*Source records*
Start of Block
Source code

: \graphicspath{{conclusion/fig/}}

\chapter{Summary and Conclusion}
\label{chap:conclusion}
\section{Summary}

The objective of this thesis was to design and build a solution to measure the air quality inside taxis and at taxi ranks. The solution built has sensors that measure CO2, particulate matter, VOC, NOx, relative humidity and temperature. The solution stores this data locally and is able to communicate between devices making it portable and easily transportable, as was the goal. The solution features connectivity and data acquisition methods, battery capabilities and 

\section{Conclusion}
End of Block
Transcribe all of the data above, character for character.

Source code

: \graphicspath{{conclusion/fig/}}

\chapter{Summary and Conclusion}
\label{chap:conclusion}
\section{Summary}

The objective of this thesis was to design and build a solution to measure the air quality inside taxis and at taxi ranks. The solution built has sensors that measure CO2, particulate matter, VOC, NOx, relative humidity and temperature. The solution stores this data locally and is able to communicate between devices making it portable and easily transportable, as was the goal. The solution features connectivity and data acquisition methods, battery capabilities and 

\section{Conclusion}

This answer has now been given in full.